#### Task data:
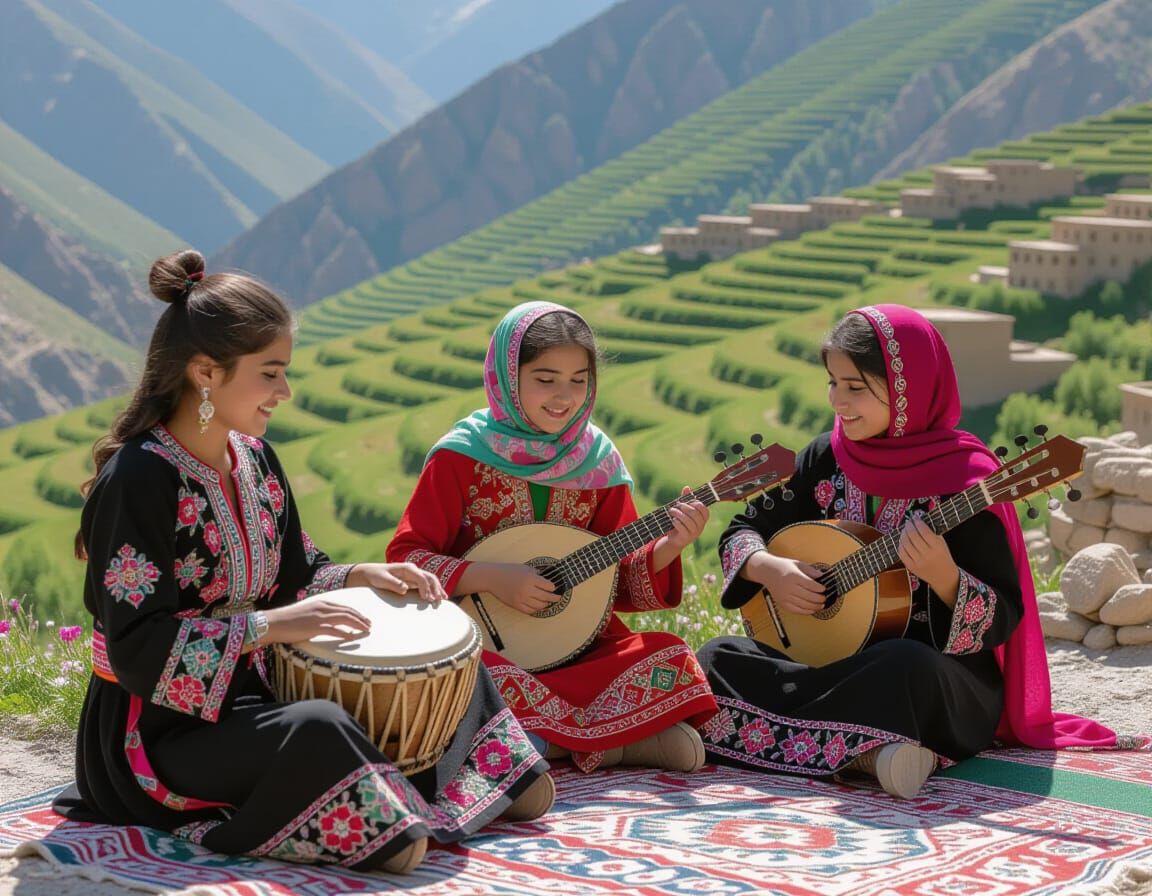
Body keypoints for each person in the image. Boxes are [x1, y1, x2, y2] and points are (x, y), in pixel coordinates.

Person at [53, 250, 553, 875]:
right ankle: (398, 808)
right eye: (270, 374)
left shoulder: (255, 459)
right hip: (157, 734)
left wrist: (363, 576)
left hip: (258, 691)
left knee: (446, 664)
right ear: (205, 372)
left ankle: (408, 800)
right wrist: (272, 627)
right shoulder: (137, 479)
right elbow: (135, 646)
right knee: (320, 727)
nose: (284, 392)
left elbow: (296, 574)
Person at [698, 303, 1116, 798]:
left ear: (906, 389)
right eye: (832, 383)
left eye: (855, 387)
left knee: (905, 665)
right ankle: (870, 753)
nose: (838, 400)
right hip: (826, 665)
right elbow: (745, 528)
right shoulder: (825, 457)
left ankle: (766, 737)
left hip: (929, 677)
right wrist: (768, 568)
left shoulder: (966, 482)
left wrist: (946, 578)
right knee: (717, 656)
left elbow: (1004, 617)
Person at [387, 301, 719, 773]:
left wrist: (670, 545)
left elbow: (616, 580)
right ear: (508, 377)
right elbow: (406, 558)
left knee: (672, 658)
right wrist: (491, 578)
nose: (564, 397)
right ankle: (609, 742)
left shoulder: (599, 462)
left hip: (576, 649)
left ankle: (543, 742)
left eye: (579, 381)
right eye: (545, 379)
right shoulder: (460, 457)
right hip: (482, 646)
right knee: (473, 677)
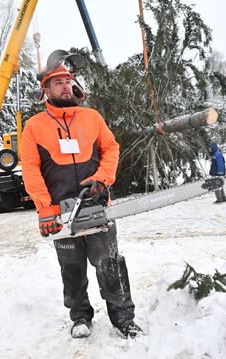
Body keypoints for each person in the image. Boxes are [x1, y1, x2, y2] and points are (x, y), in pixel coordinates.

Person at [20, 51, 141, 339]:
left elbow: (111, 149)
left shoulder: (92, 118)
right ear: (45, 90)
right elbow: (31, 168)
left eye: (67, 80)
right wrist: (44, 208)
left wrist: (102, 179)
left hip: (97, 206)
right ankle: (80, 316)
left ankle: (124, 318)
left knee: (110, 263)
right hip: (60, 213)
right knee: (72, 270)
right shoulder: (35, 126)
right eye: (57, 82)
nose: (64, 85)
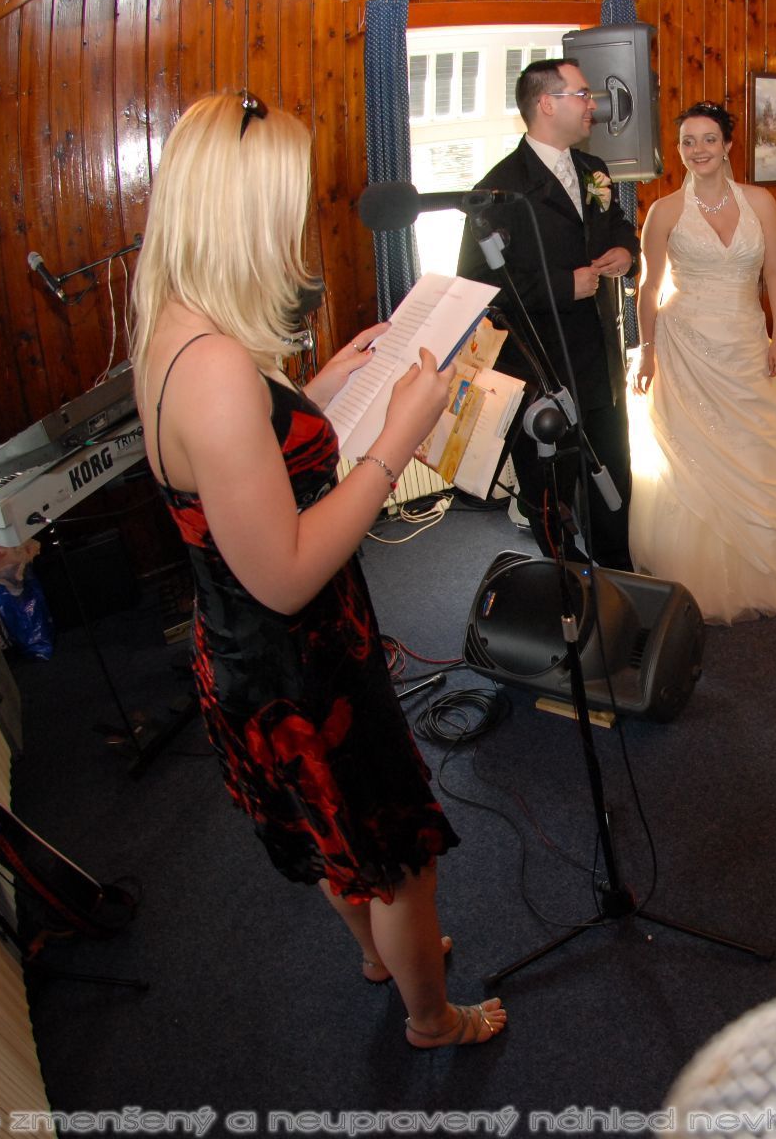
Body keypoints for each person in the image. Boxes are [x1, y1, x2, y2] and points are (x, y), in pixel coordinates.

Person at [129, 92, 503, 1050]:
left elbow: (252, 469)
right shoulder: (216, 368)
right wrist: (396, 439)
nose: (297, 226)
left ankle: (385, 959)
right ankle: (433, 1019)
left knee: (342, 841)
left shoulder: (180, 329)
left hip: (247, 652)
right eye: (287, 205)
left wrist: (320, 389)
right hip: (298, 663)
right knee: (399, 859)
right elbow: (288, 572)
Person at [629, 102, 776, 623]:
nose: (698, 150)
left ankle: (773, 542)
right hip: (685, 344)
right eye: (688, 141)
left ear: (728, 145)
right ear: (679, 150)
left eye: (709, 139)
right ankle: (703, 562)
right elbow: (649, 287)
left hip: (747, 339)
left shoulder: (760, 202)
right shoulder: (664, 212)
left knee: (759, 438)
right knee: (697, 446)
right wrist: (648, 349)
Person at [459, 58, 640, 569]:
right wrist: (564, 286)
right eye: (581, 94)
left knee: (613, 479)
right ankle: (567, 581)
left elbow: (619, 226)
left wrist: (626, 253)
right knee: (550, 491)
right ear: (546, 103)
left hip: (599, 363)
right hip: (541, 371)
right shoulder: (498, 188)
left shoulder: (593, 170)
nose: (592, 105)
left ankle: (618, 576)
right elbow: (478, 285)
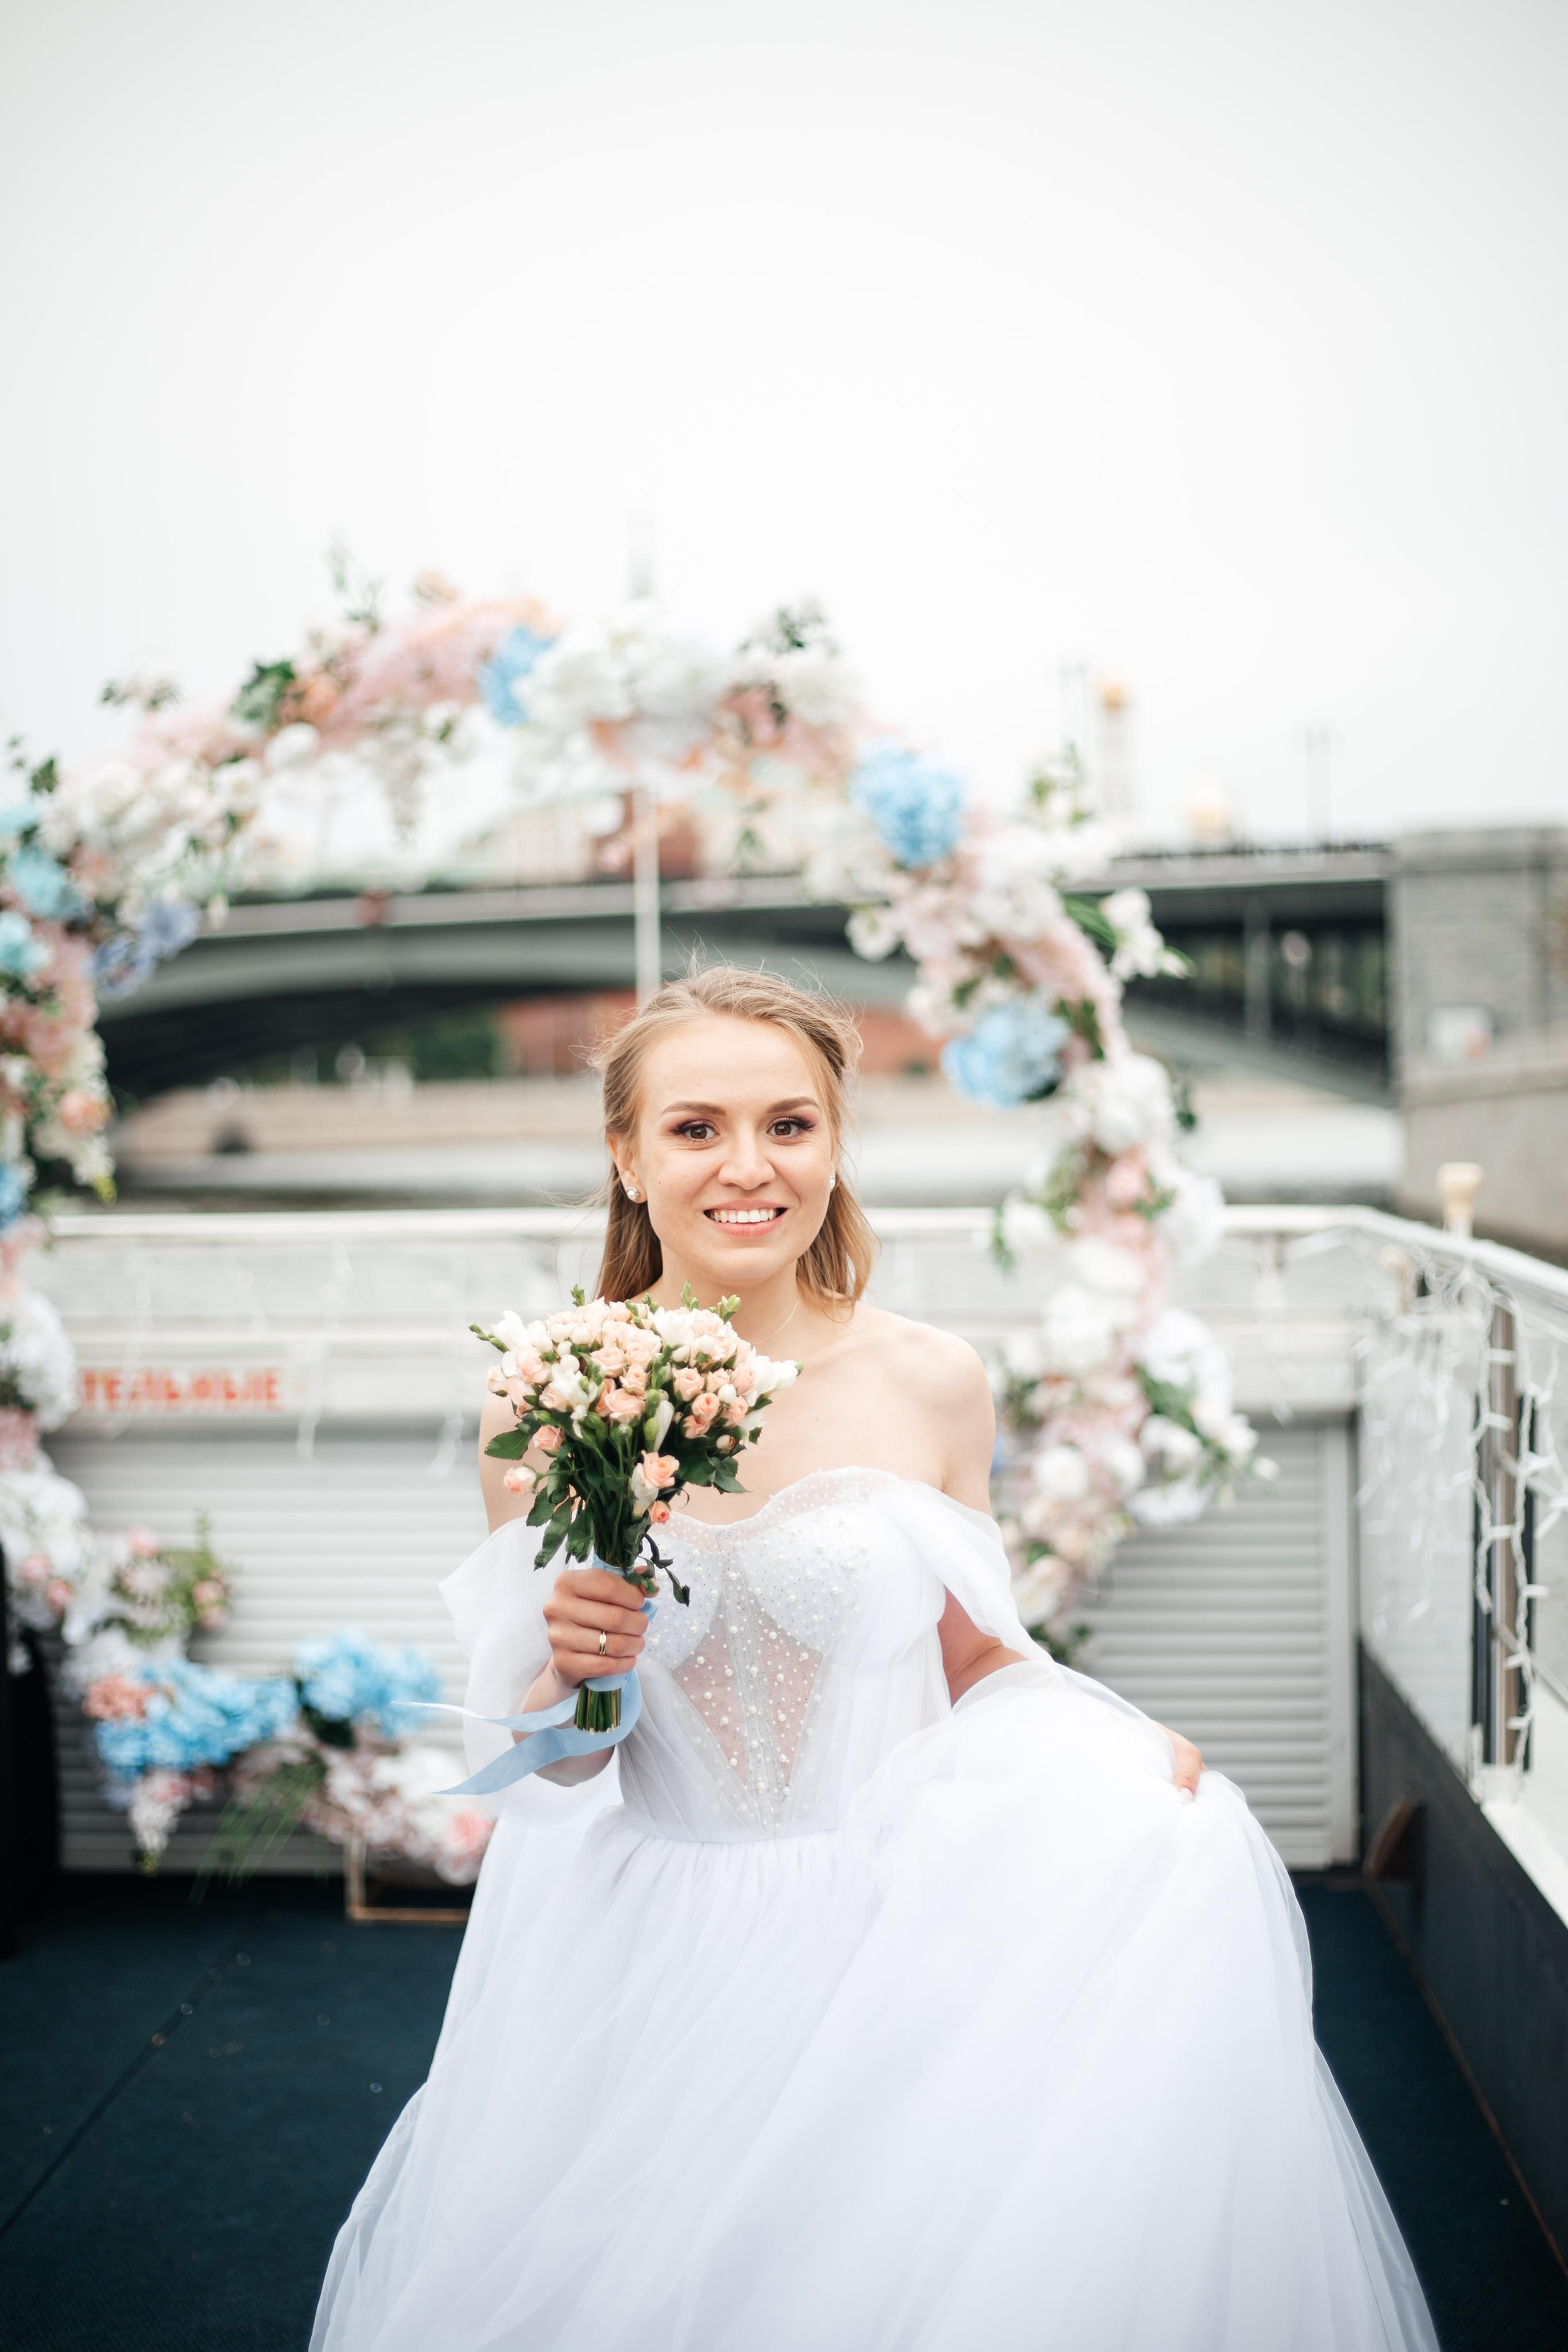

#### What is being asked:
Output the full listing verbatim, but drop the images.

#### Task solution:
Body keypoints for each person in the image. Boxes are [x1, y1, x2, y2] and points are (x, y), in pixel coordinates.

Person at [53, 250, 553, 875]:
right ankle: (398, 808)
right eye: (270, 374)
left shoulder: (255, 459)
right hip: (157, 734)
left wrist: (363, 576)
left hip: (258, 691)
left knee: (446, 664)
right ear: (205, 372)
left ankle: (408, 800)
right wrist: (272, 627)
right shoulder: (137, 479)
right elbow: (135, 646)
right knee: (320, 727)
nose: (284, 392)
left elbow: (296, 574)
Person at [698, 303, 1116, 798]:
left ear: (906, 389)
right eye: (832, 383)
left eye: (855, 387)
left knee: (905, 665)
right ankle: (870, 753)
nose: (838, 400)
right hip: (826, 665)
right elbow: (745, 528)
right shoulder: (825, 457)
left ankle: (766, 737)
left hip: (929, 677)
right wrist: (768, 568)
left shoulder: (966, 482)
left wrist: (946, 578)
right knee: (717, 656)
left elbow: (1004, 617)
Person at [387, 301, 719, 773]:
left wrist: (670, 545)
left elbow: (616, 580)
right ear: (508, 377)
right elbow: (406, 558)
left knee: (672, 658)
right wrist: (491, 578)
nose: (564, 397)
right ankle: (609, 742)
left shoulder: (599, 462)
left hip: (576, 649)
left ankle: (543, 742)
left eye: (579, 381)
right eye: (545, 379)
right shoulder: (460, 457)
right hip: (482, 646)
right knee: (473, 677)
Body keypoints for each person in the image. Boxes are [x1, y1, x2, y2] and points are (x, y), in pixel coordinates.

Person at [20, 51, 141, 339]:
left elbow: (111, 149)
left shoulder: (92, 118)
right ear: (45, 90)
right elbow: (31, 168)
left eye: (67, 80)
right wrist: (44, 208)
left wrist: (102, 179)
left hip: (97, 206)
right ankle: (80, 316)
left ankle: (124, 318)
left knee: (110, 263)
right hip: (60, 213)
right knee: (72, 270)
right shoulder: (35, 126)
right eye: (57, 82)
nose: (64, 85)
Body keypoints for each person in the image. Boxes are [x1, y1, x2, y2] and points are (x, y), in pixel coordinates.

Person at [129, 92, 503, 1050]:
left elbow: (252, 469)
right shoulder: (216, 368)
right wrist: (396, 439)
nose: (297, 226)
left ankle: (385, 959)
right ankle: (433, 1019)
left knee: (342, 841)
left shoulder: (180, 329)
left hip: (247, 652)
right eye: (287, 205)
left wrist: (320, 389)
right hip: (298, 663)
right knee: (399, 859)
right elbow: (288, 572)
Person at [629, 102, 776, 623]:
nose: (698, 150)
left ankle: (773, 542)
right hip: (685, 344)
right eye: (688, 141)
left ear: (728, 145)
right ear: (679, 150)
left eye: (709, 139)
right ankle: (703, 562)
right elbow: (649, 287)
left hip: (747, 339)
left shoulder: (760, 202)
right shoulder: (664, 212)
left knee: (759, 438)
right knee: (697, 446)
right wrist: (648, 349)
Person at [459, 58, 640, 569]:
right wrist: (564, 286)
right eye: (581, 94)
left knee: (613, 479)
right ankle: (567, 581)
left elbow: (619, 226)
left wrist: (626, 253)
right knee: (550, 491)
right ear: (546, 103)
left hip: (599, 363)
right hip: (541, 371)
right shoulder: (498, 188)
left shoulder: (593, 170)
nose: (592, 105)
left ankle: (618, 576)
right elbow: (478, 285)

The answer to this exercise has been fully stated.